KServe is a tool for serving machine learning models on Kubernetes. It encapsulates the complexity of tasks like autoscaling, networking, health checking, and server configuration. This allows users to provide their machine learning deployments with features like GPU Autoscaling, Scale to Zero, and Canary Rollouts. 

Created by IBM and Bloomberg’s Data Science and Compute Infrastructure team, KServe was previously known as KFServing. It was inspired when IBM presented the idea to serve machine learning models in a serverless way using Knative. Together Bloomberg and IBM met at the Kubeflow Contributor Summit 2019, and at the time, Kubeflow didn’t have a model serving component so the companies worked together on a new project to provide a model serving deployment solution. 

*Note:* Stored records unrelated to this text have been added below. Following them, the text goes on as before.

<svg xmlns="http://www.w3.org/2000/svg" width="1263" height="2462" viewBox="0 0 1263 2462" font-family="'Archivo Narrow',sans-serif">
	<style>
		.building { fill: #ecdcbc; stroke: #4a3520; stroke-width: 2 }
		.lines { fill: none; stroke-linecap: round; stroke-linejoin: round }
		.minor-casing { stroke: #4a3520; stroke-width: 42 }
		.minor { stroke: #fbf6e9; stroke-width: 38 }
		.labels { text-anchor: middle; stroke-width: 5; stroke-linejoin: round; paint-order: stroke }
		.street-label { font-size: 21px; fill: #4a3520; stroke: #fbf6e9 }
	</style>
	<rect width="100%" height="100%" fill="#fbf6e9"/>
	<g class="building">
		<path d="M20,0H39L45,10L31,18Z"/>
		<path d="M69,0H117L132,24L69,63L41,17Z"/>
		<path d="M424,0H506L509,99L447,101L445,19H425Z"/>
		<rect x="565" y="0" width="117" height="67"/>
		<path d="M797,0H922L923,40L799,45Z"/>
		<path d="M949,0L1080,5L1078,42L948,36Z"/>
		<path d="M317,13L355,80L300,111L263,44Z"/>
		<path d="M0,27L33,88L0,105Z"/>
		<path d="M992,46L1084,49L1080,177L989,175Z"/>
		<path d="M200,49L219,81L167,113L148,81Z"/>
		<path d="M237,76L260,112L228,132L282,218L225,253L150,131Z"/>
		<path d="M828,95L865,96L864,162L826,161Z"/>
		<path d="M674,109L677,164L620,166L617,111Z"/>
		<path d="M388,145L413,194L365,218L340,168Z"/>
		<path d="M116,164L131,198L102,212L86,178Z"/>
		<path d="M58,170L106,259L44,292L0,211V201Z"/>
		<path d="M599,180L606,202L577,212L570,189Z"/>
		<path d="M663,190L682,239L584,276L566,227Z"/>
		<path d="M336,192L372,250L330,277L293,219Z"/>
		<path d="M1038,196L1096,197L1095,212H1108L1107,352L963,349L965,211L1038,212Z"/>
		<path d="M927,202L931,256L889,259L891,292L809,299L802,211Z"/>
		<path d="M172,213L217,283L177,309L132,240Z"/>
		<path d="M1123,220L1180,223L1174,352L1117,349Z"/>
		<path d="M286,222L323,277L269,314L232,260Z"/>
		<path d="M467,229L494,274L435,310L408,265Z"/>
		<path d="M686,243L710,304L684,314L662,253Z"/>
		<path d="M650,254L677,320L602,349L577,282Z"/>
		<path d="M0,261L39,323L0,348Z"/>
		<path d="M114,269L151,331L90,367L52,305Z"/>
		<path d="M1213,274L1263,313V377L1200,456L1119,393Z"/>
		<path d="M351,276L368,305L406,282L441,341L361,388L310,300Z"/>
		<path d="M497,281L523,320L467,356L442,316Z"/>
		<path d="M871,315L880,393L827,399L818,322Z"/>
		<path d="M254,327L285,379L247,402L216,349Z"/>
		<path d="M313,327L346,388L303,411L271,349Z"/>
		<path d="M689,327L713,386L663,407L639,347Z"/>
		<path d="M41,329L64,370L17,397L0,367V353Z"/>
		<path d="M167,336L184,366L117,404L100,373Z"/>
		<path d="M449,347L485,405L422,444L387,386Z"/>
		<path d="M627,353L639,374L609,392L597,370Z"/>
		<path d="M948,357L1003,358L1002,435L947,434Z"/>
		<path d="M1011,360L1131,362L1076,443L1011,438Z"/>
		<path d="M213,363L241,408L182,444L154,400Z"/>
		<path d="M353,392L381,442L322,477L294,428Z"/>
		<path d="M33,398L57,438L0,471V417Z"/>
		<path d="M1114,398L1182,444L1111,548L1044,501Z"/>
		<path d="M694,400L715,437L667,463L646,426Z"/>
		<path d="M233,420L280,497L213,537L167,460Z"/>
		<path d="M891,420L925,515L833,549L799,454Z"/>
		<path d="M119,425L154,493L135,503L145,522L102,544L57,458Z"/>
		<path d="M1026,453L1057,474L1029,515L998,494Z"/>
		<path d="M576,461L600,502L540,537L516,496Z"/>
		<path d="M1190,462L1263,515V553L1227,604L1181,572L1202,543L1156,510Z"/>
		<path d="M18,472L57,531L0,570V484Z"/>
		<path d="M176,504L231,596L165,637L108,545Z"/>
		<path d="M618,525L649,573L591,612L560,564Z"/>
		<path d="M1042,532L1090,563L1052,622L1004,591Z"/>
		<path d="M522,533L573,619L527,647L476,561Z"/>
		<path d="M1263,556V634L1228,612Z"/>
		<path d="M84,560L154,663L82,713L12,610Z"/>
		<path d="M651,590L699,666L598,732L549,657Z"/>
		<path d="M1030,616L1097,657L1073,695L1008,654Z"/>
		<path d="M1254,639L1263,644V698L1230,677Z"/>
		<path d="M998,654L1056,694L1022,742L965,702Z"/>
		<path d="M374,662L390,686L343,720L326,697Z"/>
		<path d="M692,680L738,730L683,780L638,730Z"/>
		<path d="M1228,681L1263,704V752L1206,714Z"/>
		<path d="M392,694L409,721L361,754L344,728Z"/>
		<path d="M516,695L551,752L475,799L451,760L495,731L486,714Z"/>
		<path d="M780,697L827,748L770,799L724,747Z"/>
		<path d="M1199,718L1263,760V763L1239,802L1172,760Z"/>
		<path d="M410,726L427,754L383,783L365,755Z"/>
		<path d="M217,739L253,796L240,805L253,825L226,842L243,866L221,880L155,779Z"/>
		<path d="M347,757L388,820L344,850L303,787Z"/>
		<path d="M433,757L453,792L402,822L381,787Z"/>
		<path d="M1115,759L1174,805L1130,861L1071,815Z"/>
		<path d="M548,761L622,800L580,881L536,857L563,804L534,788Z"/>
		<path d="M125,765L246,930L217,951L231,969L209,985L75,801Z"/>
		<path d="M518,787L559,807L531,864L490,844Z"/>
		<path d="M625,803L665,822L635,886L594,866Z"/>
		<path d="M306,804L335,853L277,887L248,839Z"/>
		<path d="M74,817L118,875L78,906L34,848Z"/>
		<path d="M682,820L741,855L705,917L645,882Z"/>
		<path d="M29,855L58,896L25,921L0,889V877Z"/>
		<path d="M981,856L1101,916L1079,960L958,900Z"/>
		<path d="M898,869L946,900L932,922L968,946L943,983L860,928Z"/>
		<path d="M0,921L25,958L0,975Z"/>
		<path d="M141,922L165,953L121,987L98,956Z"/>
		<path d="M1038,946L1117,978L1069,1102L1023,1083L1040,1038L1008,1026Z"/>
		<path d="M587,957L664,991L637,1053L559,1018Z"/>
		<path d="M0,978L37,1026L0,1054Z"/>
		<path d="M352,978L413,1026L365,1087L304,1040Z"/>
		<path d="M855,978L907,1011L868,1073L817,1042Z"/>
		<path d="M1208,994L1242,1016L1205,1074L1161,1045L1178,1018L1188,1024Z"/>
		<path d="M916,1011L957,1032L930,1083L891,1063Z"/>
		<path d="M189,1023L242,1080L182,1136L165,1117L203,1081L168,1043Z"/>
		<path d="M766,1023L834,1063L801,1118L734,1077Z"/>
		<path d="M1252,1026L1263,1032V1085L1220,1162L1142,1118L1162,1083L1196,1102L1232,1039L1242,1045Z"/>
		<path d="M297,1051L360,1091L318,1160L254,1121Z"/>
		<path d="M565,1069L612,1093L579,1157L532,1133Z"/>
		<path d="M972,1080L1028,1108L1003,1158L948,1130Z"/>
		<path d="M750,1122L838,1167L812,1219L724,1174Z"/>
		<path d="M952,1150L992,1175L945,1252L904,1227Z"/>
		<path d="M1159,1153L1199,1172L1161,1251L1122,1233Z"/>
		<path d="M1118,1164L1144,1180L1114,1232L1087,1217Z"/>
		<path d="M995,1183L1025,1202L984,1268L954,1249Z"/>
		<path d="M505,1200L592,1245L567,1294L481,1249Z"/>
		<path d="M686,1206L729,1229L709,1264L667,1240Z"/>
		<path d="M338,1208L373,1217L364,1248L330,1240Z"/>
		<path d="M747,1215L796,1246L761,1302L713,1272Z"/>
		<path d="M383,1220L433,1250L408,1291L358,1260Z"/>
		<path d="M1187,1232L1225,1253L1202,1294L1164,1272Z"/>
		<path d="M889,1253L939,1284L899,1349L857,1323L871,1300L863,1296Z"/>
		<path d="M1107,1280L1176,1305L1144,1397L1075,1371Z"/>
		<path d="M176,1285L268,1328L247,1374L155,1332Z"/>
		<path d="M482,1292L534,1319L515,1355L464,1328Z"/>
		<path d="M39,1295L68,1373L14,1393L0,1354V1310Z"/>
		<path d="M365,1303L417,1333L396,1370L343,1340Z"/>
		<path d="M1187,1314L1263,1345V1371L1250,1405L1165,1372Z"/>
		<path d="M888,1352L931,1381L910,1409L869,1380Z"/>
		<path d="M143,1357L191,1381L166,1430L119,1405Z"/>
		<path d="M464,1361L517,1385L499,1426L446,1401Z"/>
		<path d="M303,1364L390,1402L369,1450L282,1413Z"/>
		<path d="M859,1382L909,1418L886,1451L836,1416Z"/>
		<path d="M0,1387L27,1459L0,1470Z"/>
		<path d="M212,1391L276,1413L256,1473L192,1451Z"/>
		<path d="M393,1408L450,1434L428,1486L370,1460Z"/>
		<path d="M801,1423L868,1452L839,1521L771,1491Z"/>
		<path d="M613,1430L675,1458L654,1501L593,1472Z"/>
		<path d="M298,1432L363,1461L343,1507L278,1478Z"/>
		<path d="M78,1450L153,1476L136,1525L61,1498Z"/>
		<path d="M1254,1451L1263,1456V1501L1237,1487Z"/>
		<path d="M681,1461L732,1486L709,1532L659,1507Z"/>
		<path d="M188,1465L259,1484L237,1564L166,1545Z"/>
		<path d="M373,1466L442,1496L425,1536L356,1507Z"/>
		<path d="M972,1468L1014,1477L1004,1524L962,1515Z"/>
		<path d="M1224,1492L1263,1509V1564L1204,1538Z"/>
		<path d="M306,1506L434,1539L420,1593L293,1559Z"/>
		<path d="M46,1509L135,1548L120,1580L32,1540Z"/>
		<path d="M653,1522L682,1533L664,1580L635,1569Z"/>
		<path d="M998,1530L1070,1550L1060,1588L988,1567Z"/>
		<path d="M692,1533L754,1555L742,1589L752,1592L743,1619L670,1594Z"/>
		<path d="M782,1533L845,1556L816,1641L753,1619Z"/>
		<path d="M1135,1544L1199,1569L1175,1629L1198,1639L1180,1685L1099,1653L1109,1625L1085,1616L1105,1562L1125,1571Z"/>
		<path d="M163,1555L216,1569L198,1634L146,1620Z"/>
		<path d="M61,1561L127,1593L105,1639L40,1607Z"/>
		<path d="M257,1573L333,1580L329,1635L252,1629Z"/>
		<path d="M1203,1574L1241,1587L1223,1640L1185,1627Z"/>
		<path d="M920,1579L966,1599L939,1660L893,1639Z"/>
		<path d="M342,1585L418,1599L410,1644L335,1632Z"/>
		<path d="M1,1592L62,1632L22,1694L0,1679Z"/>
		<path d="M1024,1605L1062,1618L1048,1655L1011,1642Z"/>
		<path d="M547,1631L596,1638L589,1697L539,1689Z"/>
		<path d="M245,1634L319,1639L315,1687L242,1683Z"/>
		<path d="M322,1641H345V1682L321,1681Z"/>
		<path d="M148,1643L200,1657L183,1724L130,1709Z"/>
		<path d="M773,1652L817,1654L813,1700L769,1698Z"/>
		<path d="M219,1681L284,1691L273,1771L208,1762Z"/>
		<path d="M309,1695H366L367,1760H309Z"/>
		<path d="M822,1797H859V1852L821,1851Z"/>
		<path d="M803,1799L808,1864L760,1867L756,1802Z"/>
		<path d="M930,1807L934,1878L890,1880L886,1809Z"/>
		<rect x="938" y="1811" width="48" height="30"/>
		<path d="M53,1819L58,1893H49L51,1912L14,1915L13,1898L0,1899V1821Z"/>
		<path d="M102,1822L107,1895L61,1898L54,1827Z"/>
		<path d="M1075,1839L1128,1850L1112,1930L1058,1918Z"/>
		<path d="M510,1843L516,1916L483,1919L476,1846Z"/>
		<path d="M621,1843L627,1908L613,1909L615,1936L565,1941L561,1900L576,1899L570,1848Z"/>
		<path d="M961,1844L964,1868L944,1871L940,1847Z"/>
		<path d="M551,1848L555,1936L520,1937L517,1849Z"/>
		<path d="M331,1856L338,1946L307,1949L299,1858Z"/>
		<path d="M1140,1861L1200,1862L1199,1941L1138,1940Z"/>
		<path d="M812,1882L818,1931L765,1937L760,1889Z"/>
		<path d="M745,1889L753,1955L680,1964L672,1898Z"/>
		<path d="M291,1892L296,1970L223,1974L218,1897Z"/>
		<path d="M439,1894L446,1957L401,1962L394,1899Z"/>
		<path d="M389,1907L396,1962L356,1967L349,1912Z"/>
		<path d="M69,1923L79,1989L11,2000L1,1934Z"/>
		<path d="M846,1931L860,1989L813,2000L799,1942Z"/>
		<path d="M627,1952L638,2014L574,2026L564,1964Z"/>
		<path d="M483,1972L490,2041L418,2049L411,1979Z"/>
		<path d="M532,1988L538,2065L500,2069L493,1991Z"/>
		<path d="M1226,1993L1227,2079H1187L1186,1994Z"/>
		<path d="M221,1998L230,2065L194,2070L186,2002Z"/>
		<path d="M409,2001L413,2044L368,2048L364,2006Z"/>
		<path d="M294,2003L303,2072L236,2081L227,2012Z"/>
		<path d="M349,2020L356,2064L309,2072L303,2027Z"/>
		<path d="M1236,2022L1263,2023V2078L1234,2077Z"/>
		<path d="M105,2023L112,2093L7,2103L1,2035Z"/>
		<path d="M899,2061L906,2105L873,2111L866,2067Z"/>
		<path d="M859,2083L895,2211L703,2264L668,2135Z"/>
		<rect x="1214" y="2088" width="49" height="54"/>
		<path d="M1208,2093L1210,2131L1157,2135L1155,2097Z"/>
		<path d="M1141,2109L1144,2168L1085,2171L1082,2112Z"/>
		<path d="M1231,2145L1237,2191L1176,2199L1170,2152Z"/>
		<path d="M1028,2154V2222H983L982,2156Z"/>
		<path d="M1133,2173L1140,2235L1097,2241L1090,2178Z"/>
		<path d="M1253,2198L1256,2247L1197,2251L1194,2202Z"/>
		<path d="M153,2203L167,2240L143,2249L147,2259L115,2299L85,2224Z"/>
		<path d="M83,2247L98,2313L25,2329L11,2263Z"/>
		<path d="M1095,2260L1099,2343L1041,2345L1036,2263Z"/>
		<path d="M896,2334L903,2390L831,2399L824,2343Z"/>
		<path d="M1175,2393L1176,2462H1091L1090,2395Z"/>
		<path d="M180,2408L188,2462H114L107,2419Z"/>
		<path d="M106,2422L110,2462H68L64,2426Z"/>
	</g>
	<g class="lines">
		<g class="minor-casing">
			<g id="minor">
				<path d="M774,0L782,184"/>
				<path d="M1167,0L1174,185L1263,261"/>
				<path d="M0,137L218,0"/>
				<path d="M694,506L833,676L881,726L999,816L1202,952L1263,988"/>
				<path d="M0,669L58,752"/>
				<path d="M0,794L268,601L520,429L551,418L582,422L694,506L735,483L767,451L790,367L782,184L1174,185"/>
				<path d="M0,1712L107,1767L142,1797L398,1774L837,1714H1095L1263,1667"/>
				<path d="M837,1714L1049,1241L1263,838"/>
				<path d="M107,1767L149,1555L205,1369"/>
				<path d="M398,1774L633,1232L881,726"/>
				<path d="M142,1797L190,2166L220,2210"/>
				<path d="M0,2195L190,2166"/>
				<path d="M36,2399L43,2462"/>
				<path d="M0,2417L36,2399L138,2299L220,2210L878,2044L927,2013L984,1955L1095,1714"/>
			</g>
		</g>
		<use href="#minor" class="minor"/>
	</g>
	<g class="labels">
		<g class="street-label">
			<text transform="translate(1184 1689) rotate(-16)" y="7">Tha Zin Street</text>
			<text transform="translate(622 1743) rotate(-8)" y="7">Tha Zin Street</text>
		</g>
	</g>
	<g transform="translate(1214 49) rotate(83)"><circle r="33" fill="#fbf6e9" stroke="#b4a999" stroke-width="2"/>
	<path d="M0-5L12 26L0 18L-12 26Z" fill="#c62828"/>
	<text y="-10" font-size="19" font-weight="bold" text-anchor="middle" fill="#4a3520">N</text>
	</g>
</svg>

The new project first debuted at KubeCon + CloudNativeCon North America in 2019. It was moved from the KubeFlow Serving Working Group into an independent organization in order to grow the project and broaden the contributor base. At this point the project became known as KServe. 

KServe provides model explainability through integrations with Alibi, AI Explainability 360, and Captum. It also provides monitoring for models in production through integrations with Alibi-detect, AI Fairness 360, and Adversarial Robustness Toolbox (ART). 

The project has been adopted by a number of organizations, including Nvidia, Cisco, Zillow, and more.